=== Your objective ===
Restate the listing below word for word, omitting any images.

=== Dataset excerpt ===
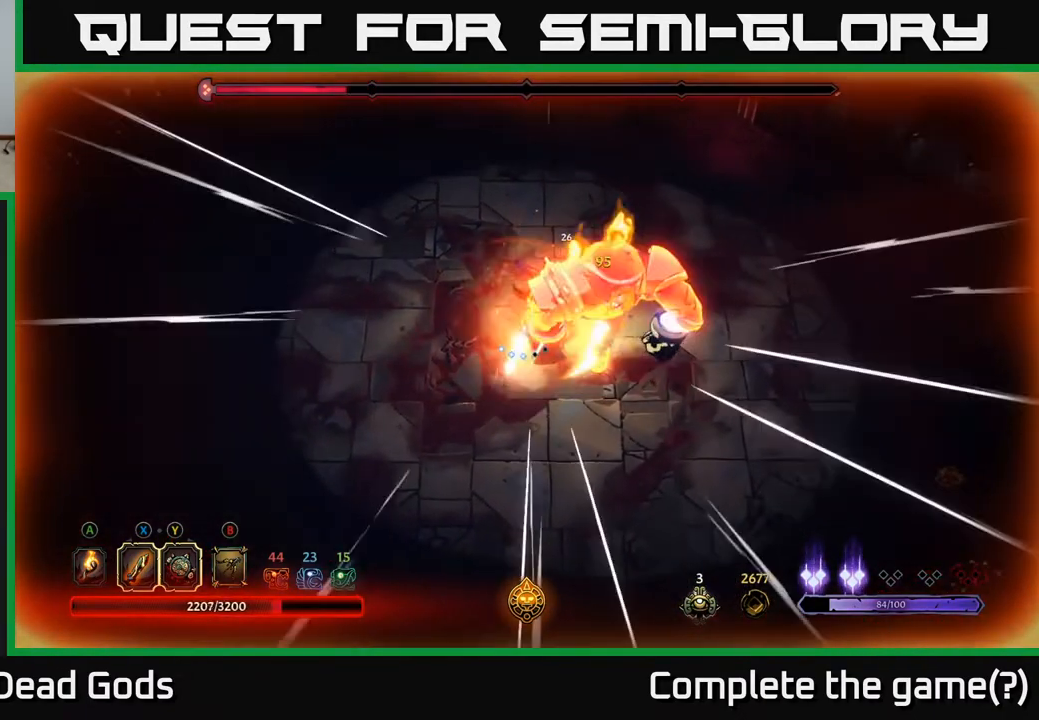
{"buttons": [], "left_stick": "left", "right_stick": "center", "events": [[150, "left_stick", "left"], [300, "R2", "down"], [433, "R2", "up"]]}
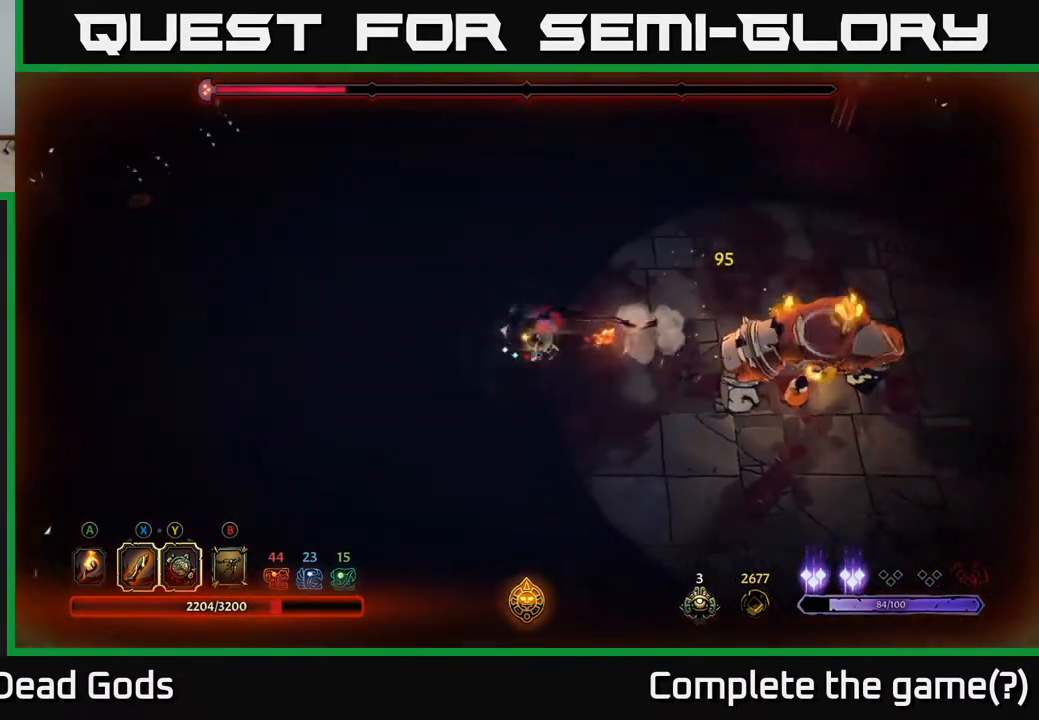
{"buttons": [], "left_stick": "left", "right_stick": "center", "events": []}
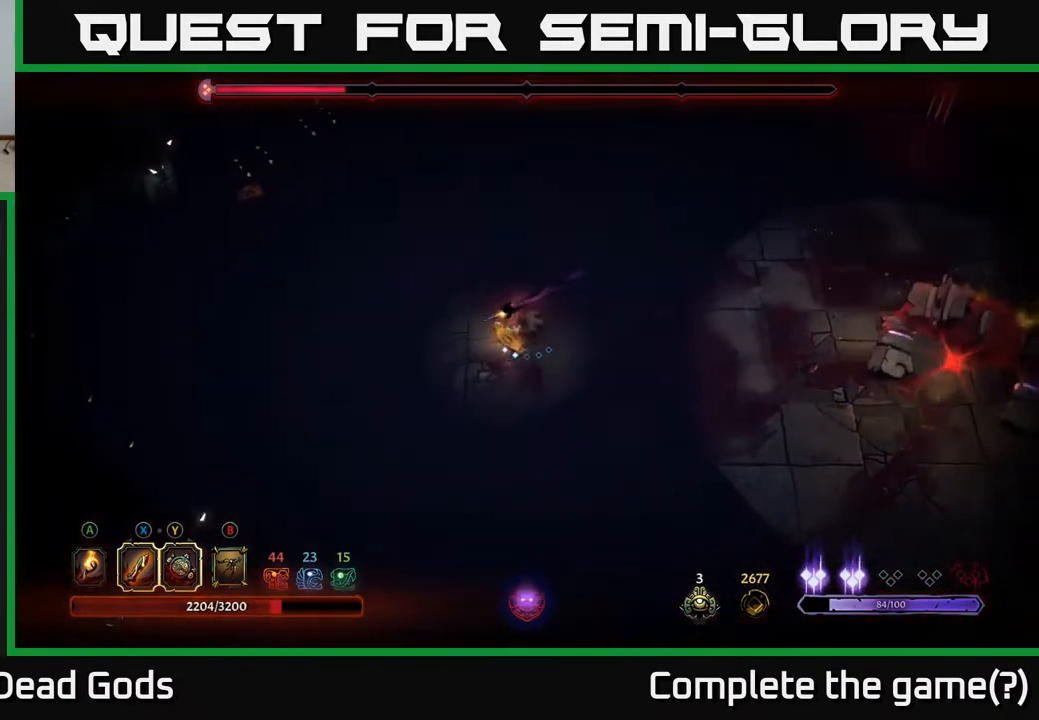
{"buttons": [], "left_stick": "right", "right_stick": "center", "events": [[217, "left_stick", "down-left"], [383, "left_stick", "down-right"], [433, "left_stick", "right"]]}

=== Expected output ===
{"buttons": [], "left_stick": "left", "right_stick": "center", "events": [[150, "left_stick", "left"], [300, "R2", "down"], [433, "R2", "up"]]}
{"buttons": [], "left_stick": "left", "right_stick": "center", "events": []}
{"buttons": [], "left_stick": "right", "right_stick": "center", "events": [[217, "left_stick", "down-left"], [383, "left_stick", "down-right"], [433, "left_stick", "right"]]}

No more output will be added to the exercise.